• INSTRUCTIONS TO FOLLOW:
Reproduce every line of these records word for word, in the same order.

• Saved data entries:
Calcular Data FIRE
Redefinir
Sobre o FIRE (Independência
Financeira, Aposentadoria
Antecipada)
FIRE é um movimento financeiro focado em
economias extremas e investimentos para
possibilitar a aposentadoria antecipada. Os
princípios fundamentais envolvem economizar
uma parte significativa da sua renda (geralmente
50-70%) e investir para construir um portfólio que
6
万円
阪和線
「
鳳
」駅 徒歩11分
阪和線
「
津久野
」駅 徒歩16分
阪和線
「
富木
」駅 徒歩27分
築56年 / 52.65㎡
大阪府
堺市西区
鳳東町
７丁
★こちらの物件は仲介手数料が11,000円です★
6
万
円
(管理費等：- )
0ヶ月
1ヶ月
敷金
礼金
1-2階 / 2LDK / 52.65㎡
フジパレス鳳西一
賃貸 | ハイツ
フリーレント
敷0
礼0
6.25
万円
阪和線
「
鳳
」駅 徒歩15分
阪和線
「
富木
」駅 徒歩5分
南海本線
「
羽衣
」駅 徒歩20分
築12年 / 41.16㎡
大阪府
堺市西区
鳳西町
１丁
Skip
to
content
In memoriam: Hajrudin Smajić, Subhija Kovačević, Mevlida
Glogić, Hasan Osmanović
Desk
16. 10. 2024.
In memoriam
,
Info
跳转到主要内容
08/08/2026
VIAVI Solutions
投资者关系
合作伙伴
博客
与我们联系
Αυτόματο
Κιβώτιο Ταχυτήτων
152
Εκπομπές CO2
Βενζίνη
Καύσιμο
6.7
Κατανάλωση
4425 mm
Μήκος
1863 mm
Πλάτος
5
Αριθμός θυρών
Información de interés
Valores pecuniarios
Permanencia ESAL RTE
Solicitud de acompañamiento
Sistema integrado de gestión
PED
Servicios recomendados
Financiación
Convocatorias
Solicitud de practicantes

• RESULT FOR THIS TASK:
Calcular Data FIRE
Redefinir
Sobre o FIRE (Independência
Financeira, Aposentadoria
Antecipada)
FIRE é um movimento financeiro focado em
economias extremas e investimentos para
possibilitar a aposentadoria antecipada. Os
princípios fundamentais envolvem economizar
uma parte significativa da sua renda (geralmente
50-70%) e investir para construir um portfólio que
6
万円
阪和線
「
鳳
」駅 徒歩11分
阪和線
「
津久野
」駅 徒歩16分
阪和線
「
富木
」駅 徒歩27分
築56年 / 52.65㎡
大阪府
堺市西区
鳳東町
７丁
★こちらの物件は仲介手数料が11,000円です★
6
万
円
(管理費等：- )
0ヶ月
1ヶ月
敷金
礼金
1-2階 / 2LDK / 52.65㎡
フジパレス鳳西一
賃貸 | ハイツ
フリーレント
敷0
礼0
6.25
万円
阪和線
「
鳳
」駅 徒歩15分
阪和線
「
富木
」駅 徒歩5分
南海本線
「
羽衣
」駅 徒歩20分
築12年 / 41.16㎡
大阪府
堺市西区
鳳西町
１丁
Skip
to
content
In memoriam: Hajrudin Smajić, Subhija Kovačević, Mevlida
Glogić, Hasan Osmanović
Desk
16. 10. 2024.
In memoriam
,
Info
跳转到主要内容
08/08/2026
VIAVI Solutions
投资者关系
合作伙伴
博客
与我们联系
Αυτόματο
Κιβώτιο Ταχυτήτων
152
Εκπομπές CO2
Βενζίνη
Καύσιμο
6.7
Κατανάλωση
4425 mm
Μήκος
1863 mm
Πλάτος
5
Αριθμός θυρών
Información de interés
Valores pecuniarios
Permanencia ESAL RTE
Solicitud de acompañamiento
Sistema integrado de gestión
PED
Servicios recomendados
Financiación
Convocatorias
Solicitud de practicantes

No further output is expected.